The Lakers began the final period with only two starters on the court, but luckily the reserves once again played well. Barnes continued with his stellar play and was making plays on both ends of the court. Following his impressive chase down block and jumper on the perimeter, the Lakers took a 78-74 lead with 9:10 left in the game.
Eventually the Lakers had to rely on their starters to carry the offense and Bynum was the center piece for the majority of the plays. The Blazers did not have a lot of big bodies to challenge Bynum so it was best that he was fed the ball every time down. However, Sessions also had his way with Portland’s guards and he offered Bynum some assistance on offense. At the 6:46 mark of the period, the Lakers were up 84-81.
In the final five minutes of the game, the teams went back-and-forth and every possession carried a little more meaning. The intensity level was at a high and both teams fought hard until the very end. The game was close in the last minutes, but this time, Sessions was the one who made the big plays. Sessions was knocking down long-range shots and he was also finding his teammates for open shots.

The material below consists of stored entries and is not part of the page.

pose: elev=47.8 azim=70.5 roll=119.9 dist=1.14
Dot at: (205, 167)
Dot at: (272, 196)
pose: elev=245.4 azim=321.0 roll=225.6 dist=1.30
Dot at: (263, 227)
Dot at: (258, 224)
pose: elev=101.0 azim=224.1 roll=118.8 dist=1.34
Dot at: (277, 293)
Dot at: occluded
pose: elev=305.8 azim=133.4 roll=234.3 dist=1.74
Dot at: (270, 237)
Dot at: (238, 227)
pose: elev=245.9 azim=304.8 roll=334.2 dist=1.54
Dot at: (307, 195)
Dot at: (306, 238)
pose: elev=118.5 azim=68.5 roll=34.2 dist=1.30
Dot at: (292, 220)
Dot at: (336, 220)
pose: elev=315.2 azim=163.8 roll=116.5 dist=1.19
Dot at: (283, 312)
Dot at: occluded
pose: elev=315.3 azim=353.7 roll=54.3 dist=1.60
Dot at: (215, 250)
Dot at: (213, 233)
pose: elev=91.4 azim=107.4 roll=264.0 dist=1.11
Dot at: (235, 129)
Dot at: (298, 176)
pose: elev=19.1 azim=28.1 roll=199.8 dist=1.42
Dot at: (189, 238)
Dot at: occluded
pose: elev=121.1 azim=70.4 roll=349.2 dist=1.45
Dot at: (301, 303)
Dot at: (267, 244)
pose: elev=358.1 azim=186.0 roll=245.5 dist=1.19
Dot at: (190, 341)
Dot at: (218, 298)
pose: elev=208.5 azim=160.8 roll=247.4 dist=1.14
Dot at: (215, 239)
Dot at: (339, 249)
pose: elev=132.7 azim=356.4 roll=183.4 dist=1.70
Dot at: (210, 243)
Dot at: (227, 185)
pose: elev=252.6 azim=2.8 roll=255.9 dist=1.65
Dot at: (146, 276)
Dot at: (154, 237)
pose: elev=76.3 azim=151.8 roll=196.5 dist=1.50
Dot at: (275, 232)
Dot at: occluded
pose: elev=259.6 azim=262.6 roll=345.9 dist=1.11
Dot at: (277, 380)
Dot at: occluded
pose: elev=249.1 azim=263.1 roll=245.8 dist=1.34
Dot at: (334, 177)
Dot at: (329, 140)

Kobe could not find his shot in the fourth quarter, but luckily Sessions carried the Lakers to the finish line and led them to a win, 103-96. Sessions put in 20 points and 11 assists, World Peace had 14 points and Bynum poured in 28 points.
The Lakers will be back in action on Sunday when they host the Grizzlies at 7:30 p.m. PST.
We asked before tonight’s game who would be the first Laker players to record a dunk, three-point shot and steal.
The first person who predicted the players correctly would win the prize and it turns out Elizabeth LeMay‘s picks of Andrew Bynum, Kobe Bryant and Kobe Bryant were correct! Congratulations!